» Short task:
Copy out every line of the data below word for word. Omit the pictures.

» Dataset entries:
Begin
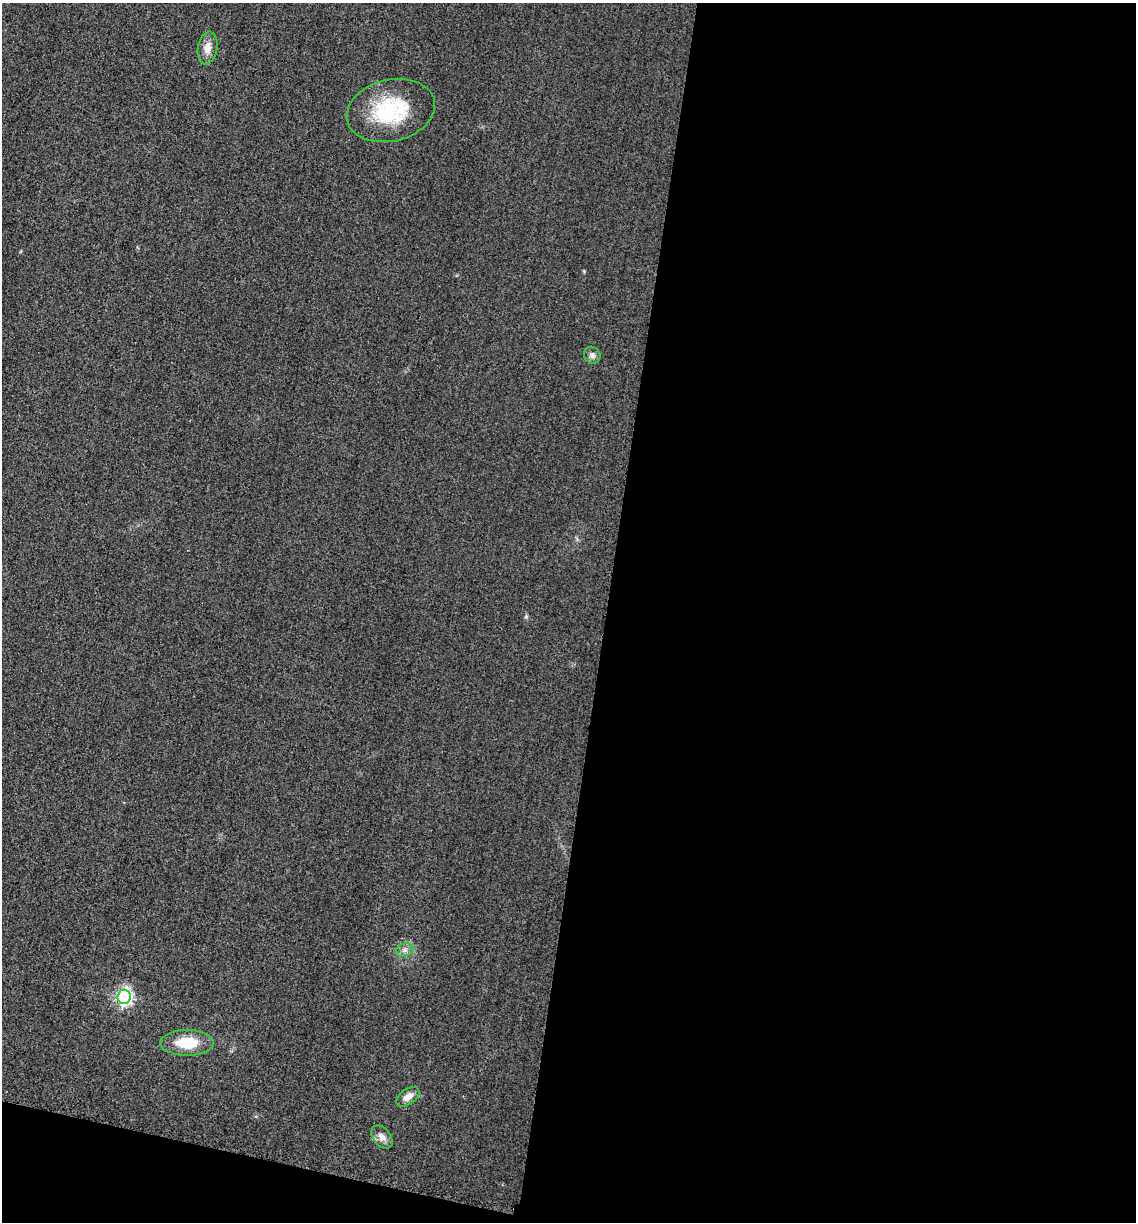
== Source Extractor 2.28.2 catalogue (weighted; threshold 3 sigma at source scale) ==
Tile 16 of 4 x 4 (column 4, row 4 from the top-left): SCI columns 3663-4796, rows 20-1239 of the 4939 x 4919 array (HDU 1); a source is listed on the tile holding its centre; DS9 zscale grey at full resolution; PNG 1138 x 1224 px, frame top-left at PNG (2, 3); each listed source drawn as its Kron ellipse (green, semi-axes under 4 px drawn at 4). Shown black and unused: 49% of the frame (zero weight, under 3 of 4 exposures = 3% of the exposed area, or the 3 px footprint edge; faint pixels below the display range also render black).
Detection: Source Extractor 2.28.2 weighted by HDU 2 'WHT'; one run over the whole footprint, this tile lists its part. Background 0.0863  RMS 0.018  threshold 0.0816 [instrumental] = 3 sigma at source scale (4.5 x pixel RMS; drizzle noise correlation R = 1.50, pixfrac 1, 0.05/0.05 arcsec/px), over >= 5 px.
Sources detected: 8; all 8 listed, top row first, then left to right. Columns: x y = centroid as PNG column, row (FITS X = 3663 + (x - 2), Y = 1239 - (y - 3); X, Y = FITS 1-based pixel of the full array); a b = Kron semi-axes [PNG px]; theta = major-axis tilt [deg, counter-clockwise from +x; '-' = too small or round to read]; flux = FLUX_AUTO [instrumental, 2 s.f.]
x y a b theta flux
208 48 16 9 81 17
391 110 45 31 14 130
592 355 8 8 - 7
405 950 9 6 16 7.4
124 997 7 6 - 520
187 1043 26 13 0 57
408 1097 13 7 35 13
382 1137 13 8 -52 13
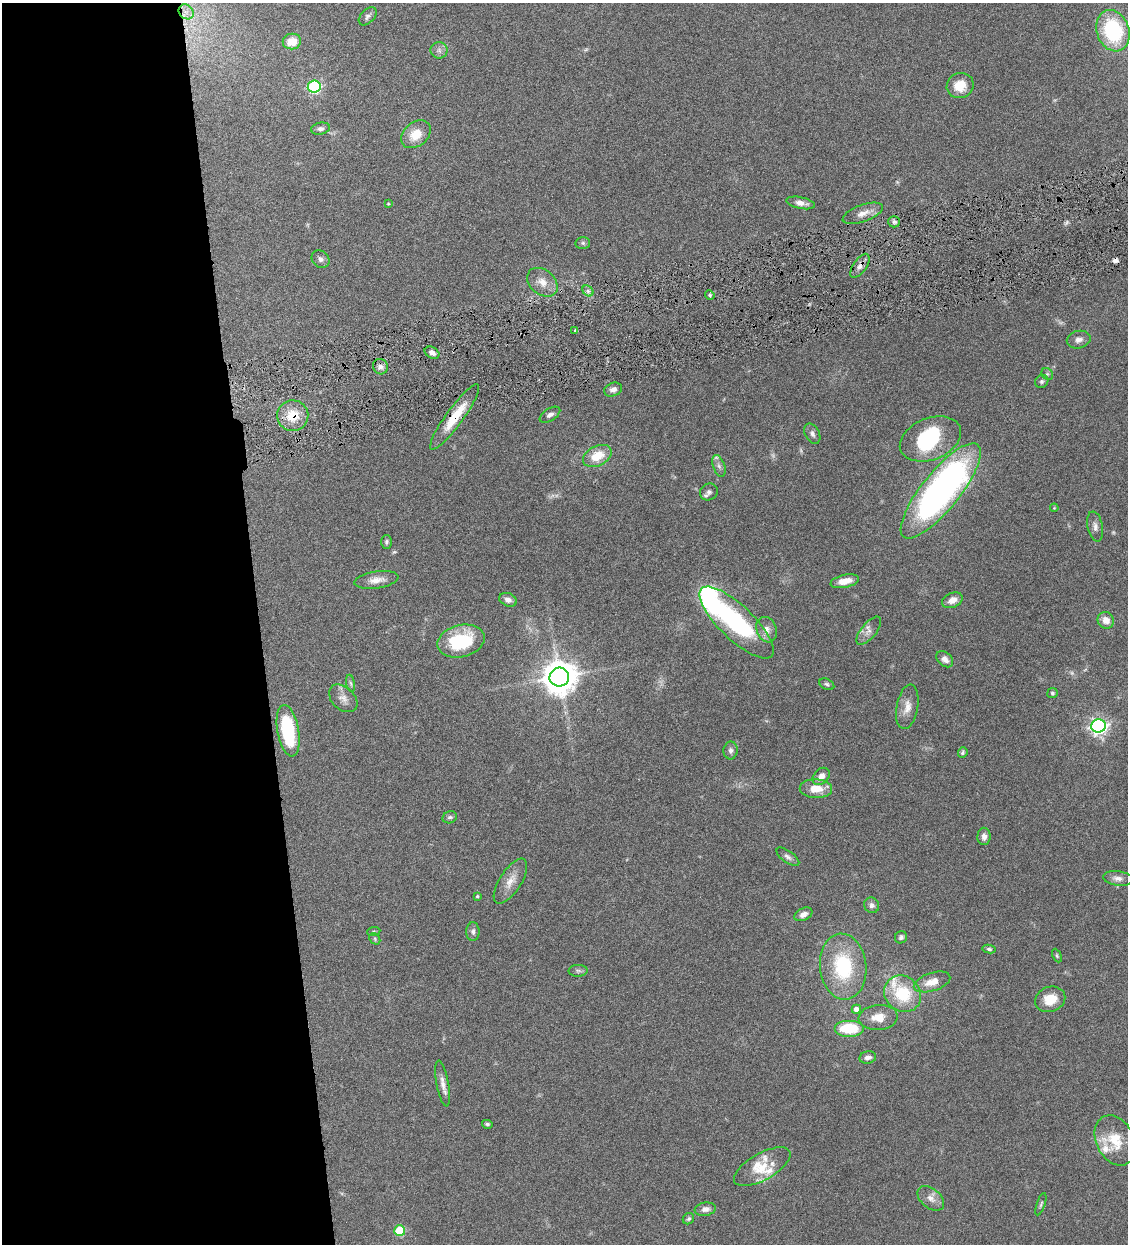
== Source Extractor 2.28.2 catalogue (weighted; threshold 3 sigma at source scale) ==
End
» Output for this task:
== Source Extractor 2.28.2 catalogue (weighted; threshold 3 sigma at source scale) ==
Tile 16 of 4 x 4 (column 4, row 4 from the top-left): SCI columns 3663-4796, rows 20-1239 of the 4939 x 4919 array (HDU 1); a source is listed on the tile holding its centre; DS9 zscale grey at full resolution; PNG 1138 x 1224 px, frame top-left at PNG (2, 3); each listed source drawn as its Kron ellipse (green, semi-axes under 4 px drawn at 4). Shown black and unused: 49% of the frame (zero weight, under 3 of 4 exposures = 3% of the exposed area, or the 3 px footprint edge; faint pixels below the display range also render black).
Detection: Source Extractor 2.28.2 weighted by HDU 2 'WHT'; one run over the whole footprint, this tile lists its part. Background 0.0863  RMS 0.018  threshold 0.0816 [instrumental] = 3 sigma at source scale (4.5 x pixel RMS; drizzle noise correlation R = 1.50, pixfrac 1, 0.05/0.05 arcsec/px), over >= 5 px.
Sources detected: 8; all 8 listed, top row first, then left to right. Columns: x y = centroid as PNG column, row (FITS X = 3663 + (x - 2), Y = 1239 - (y - 3); X, Y = FITS 1-based pixel of the full array); a b = Kron semi-axes [PNG px]; theta = major-axis tilt [deg, counter-clockwise from +x; '-' = too small or round to read]; flux = FLUX_AUTO [instrumental, 2 s.f.]
x y a b theta flux
208 48 16 9 81 17
391 110 45 31 14 130
592 355 8 8 - 7
405 950 9 6 16 7.4
124 997 7 6 - 520
187 1043 26 13 0 57
408 1097 13 7 35 13
382 1137 13 8 -52 13
== Source Extractor 2.28.2 catalogue (weighted; threshold 3 sigma at source scale) ==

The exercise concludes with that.